Siamo alle solite. Dopo la sentenza della Corte di Assise di Palermo che ha condannato gli ex vertici del Ros Mario Mori, Antonio Subranni, Giuseppe De Donno e Marcello Dell’Utri per essersi fatti interpreti delle richieste della mafia nei confronti dello Stato, la Magistratura è stata investita dalle accuse che sentiamo ripetere da un quarto di secolo, dall’epoca di Mani Pulite: cioè di essere “politicizzata” e niente affatto indipendente come il suo ruolo richiede. Poiché in Italia si sono persi i ‘fondamentali’, per dirla in gergo calcistico, bisogna sempre ricominciare da capo, dal punto e dalla retta.
Nel diritto moderno lo Stato assume su di sé il monopolio della violenza per evitare l’interminabile filiera delle vendette private (la faida dell’antico diritto germanico). In questo schema la magistratura, secondo la classica divisione dei poteri disegnata da Montesquieu, ha il compito di punire i delitti e di giudicare sulle liti dei privati cittadini. Cioè è chiamata a far rispettare la legge così come nel calcio l’arbitro ha il compito di far rispettare le regole del gioco. Naturalmente si può rifiutare questo schema e porsi al di fuori dello Stato, con ciò combattendolo, come fecero a suo tempo i terroristi delle Brigate Rosse che quando venivano incarcerati si dichiaravano “prigionieri politici”. E’ una posizione coerente e logica. Totalmente illogico è invece negare la validità delle sentenze della magistratura quando ci sono contrarie e pretenderne la validità quando sono a nostro favore. Cercherò di spiegarmi con un esempio. Anni fa ero in una trasmissione a confronto con Cirino Pomicino che lamentava di aver avuto una ventina di assoluzioni. “Ma lei ha avuto anche due condanne” dissi. “Ah, ma quelle non sono valide” affermò Pomicino. “Ma allora non sono valide nemmeno le sue venti assoluzioni” replicai.

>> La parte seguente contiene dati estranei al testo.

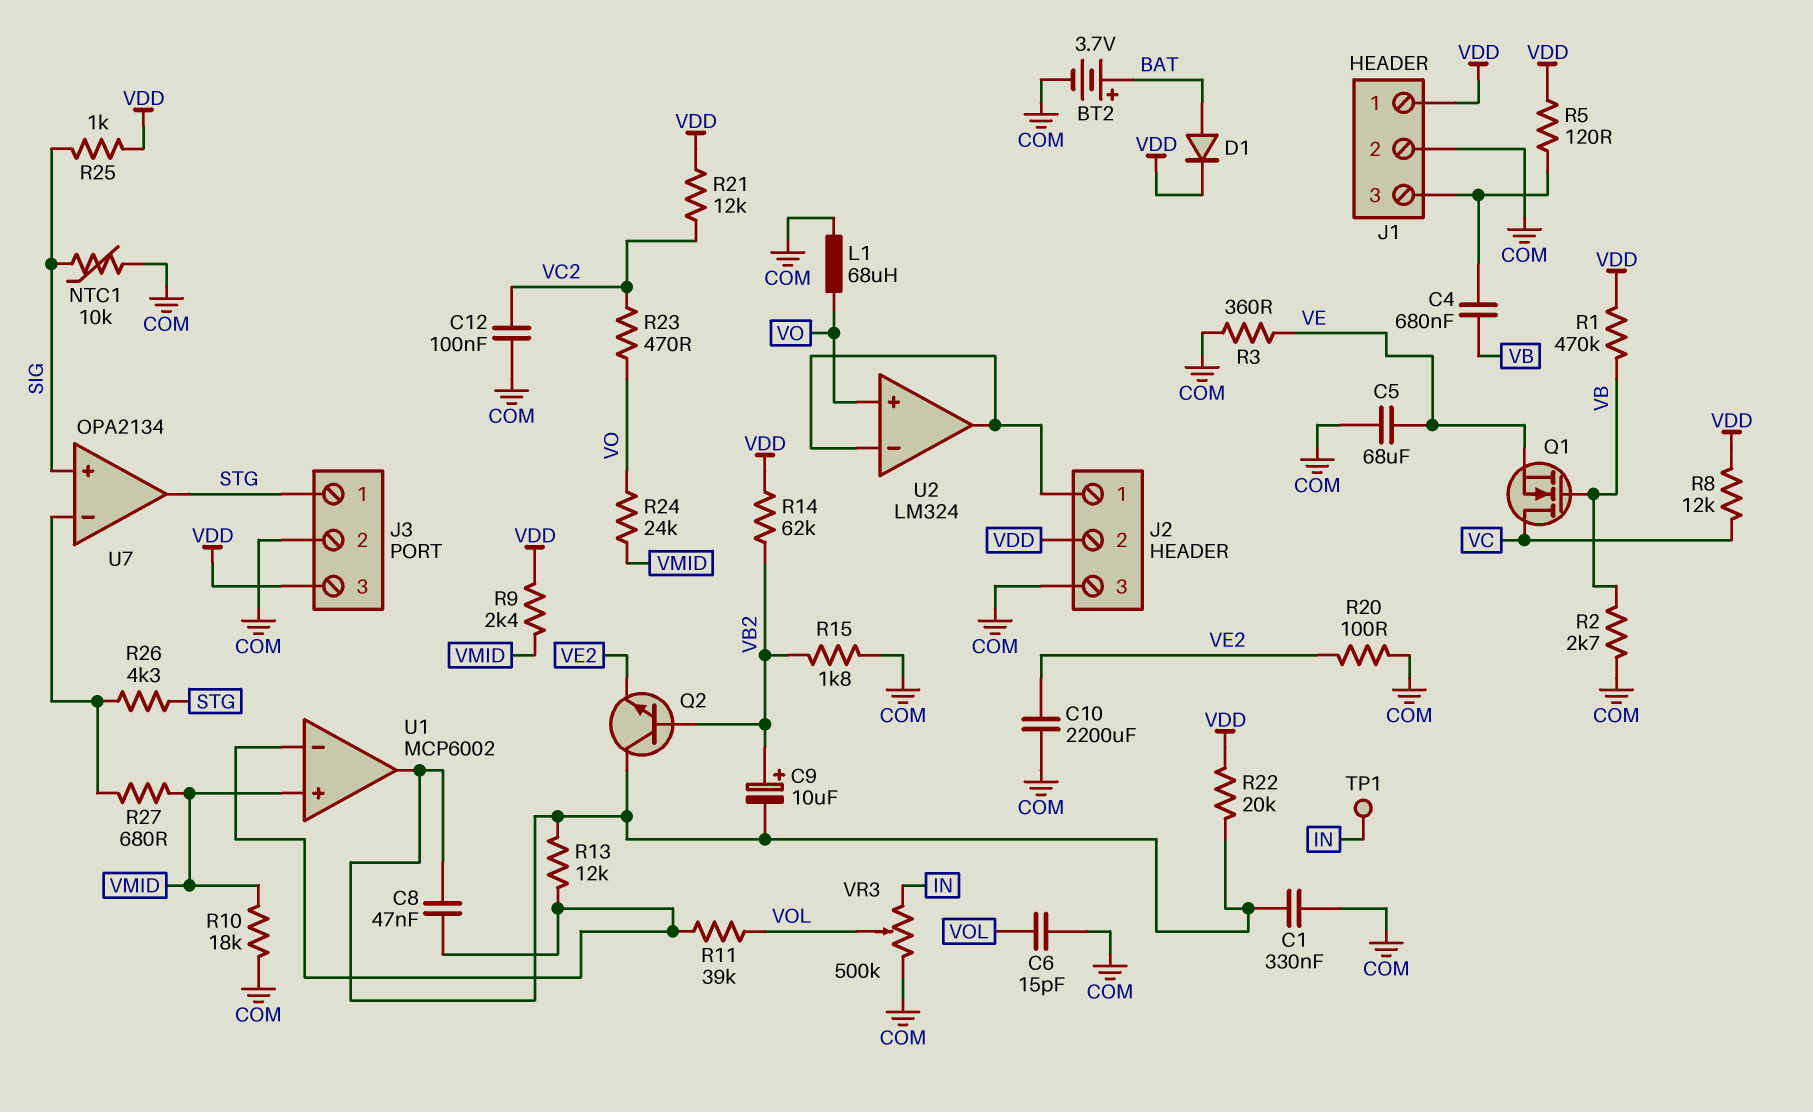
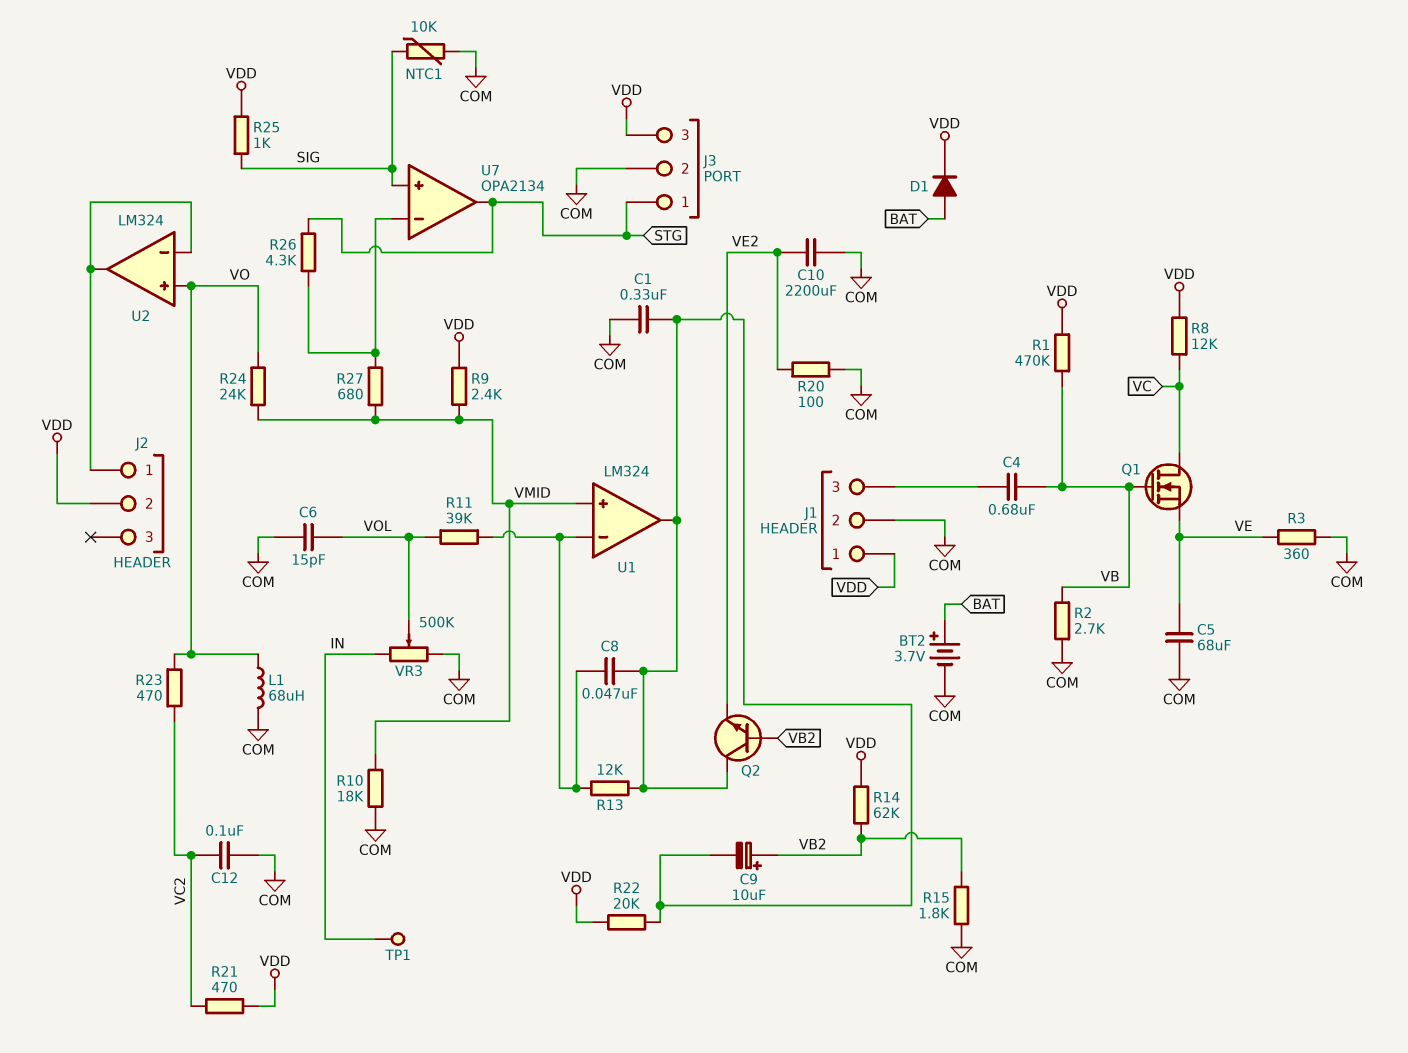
J2 pin 3: COM -> none
R5: 120 (J1/3, VDD) -> none
R21: 12k (VC2, VDD) -> 470 (VC2, VDD)
U1: MCP6002 -> LM324

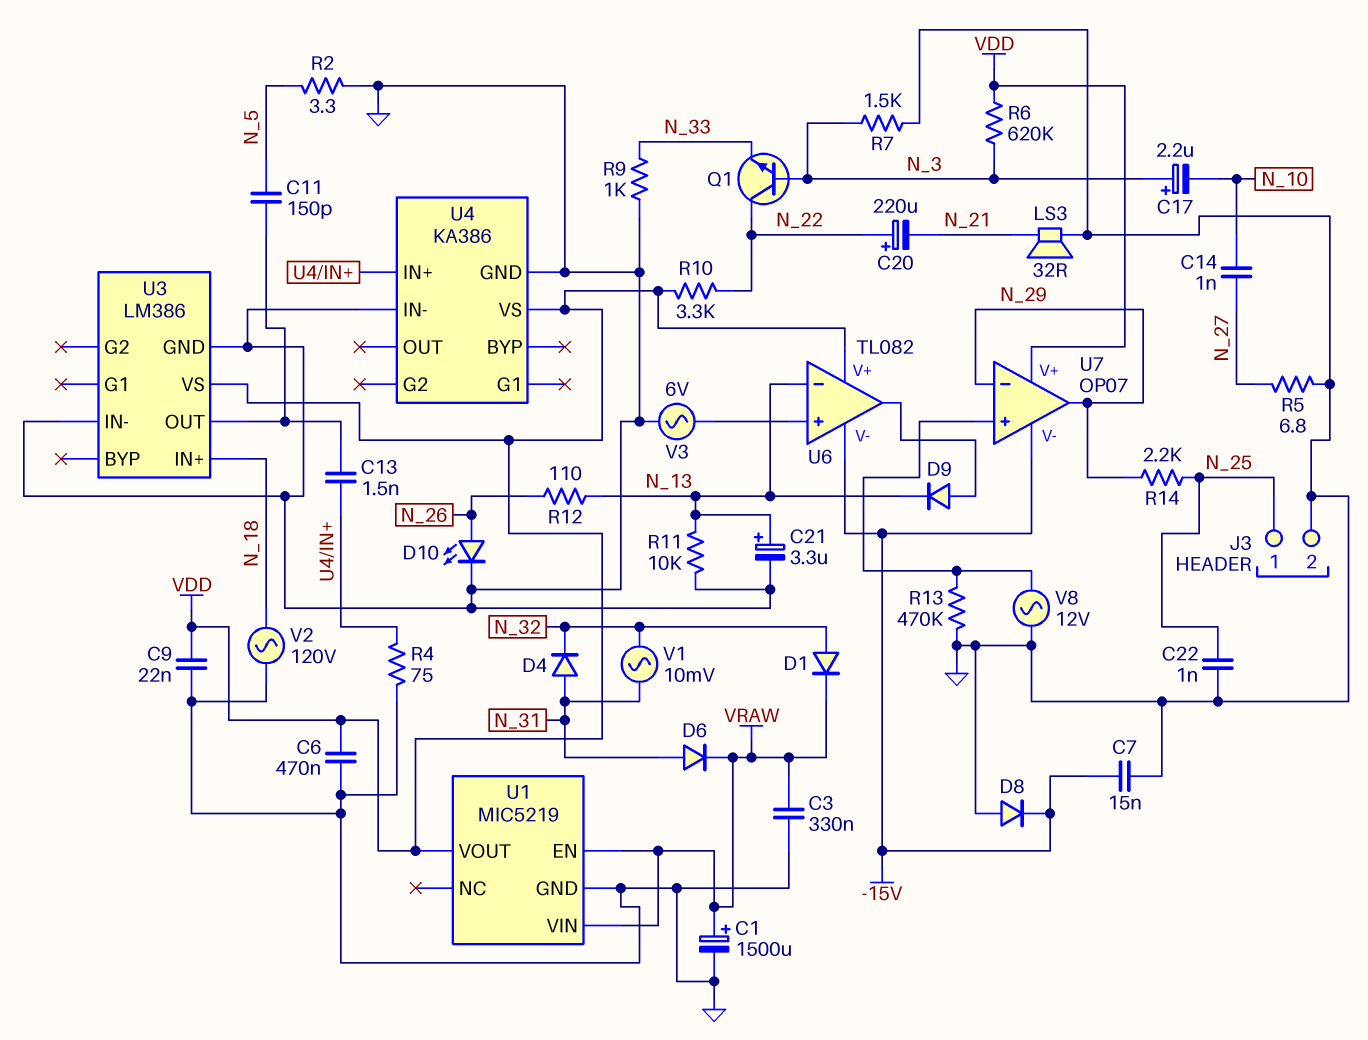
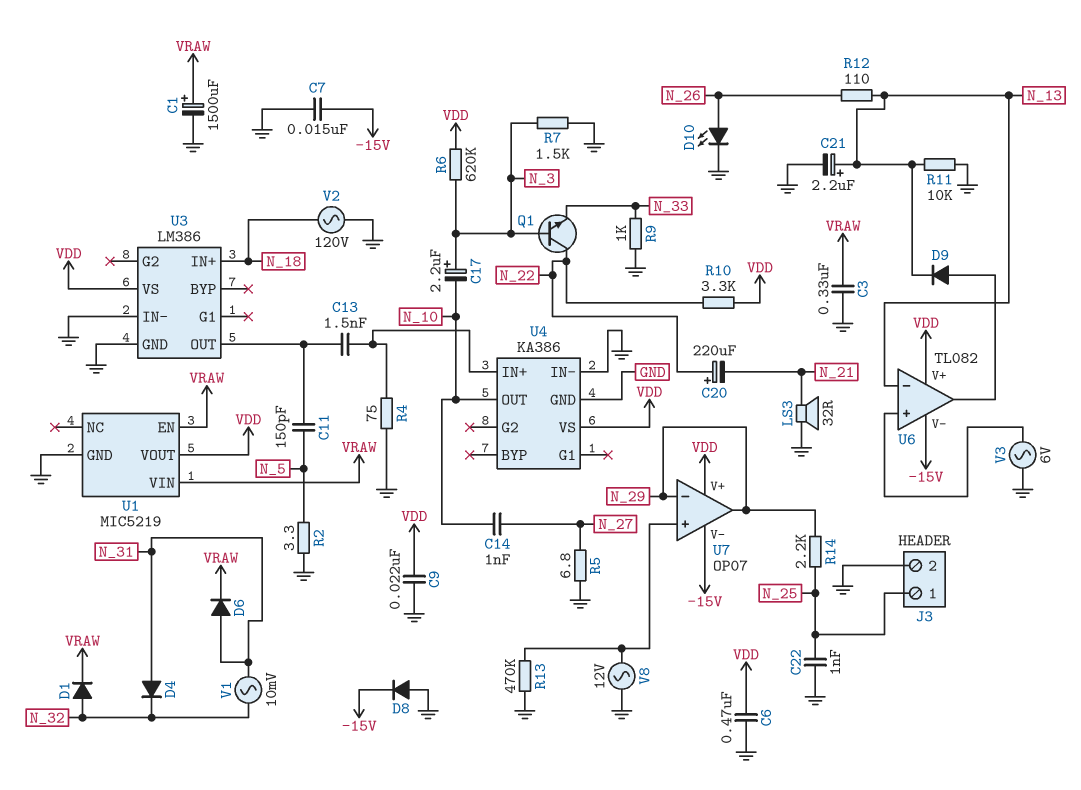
C21: 3.3uF (plus N_13, minus GND) -> 2.2uF (plus N_13, minus GND)
U4 pin OUT: none -> N_10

E Cirino Pomicino si zittì. Insomma la funzione dell’arbitro va accettata in toto o negata in toto, non può essere valida a giorni alterni.
Le sentenze della magistratura vanno quindi sempre accettate, tenendo naturalmente presente che, sul piano giudiziario, se si è in primo grado, come nel caso del verdetto della Corte di Assise di Palermo, c’è sempre la possibilità del ricorso in Appello e infine in Cassazione.
Ma se le sentenze vanno accettate per quello che dicono, non vanno nemmeno interpretate a nostro gusto per quello che non dicono. E la Corte di Assise di Palermo non ha sentenziato che Berlusconi, nella sua qualità di presidente del Consiglio, si sia attivato per favorire i desiderata della mafia. E infatti non è stato incriminato per questo, come non sono stati incriminati i suoi predecessori Giuliano Amato e Carlo Azeglio Ciampi. E’ scorretto attribuire a Berlusconi una responsabilità che la magistratura non ha accertato e inoltre offrirgli la possibilità, questa volta con qualche ragione, di fare la vittima. Di Berlusconi ci basta e avanza quello che sappiamo con certezza (la certezza giudiziaria): che è stato condannato in via definitiva per una colossale evasione fiscale e definito dai Tribunali della Repubblica un “delinquente naturale”.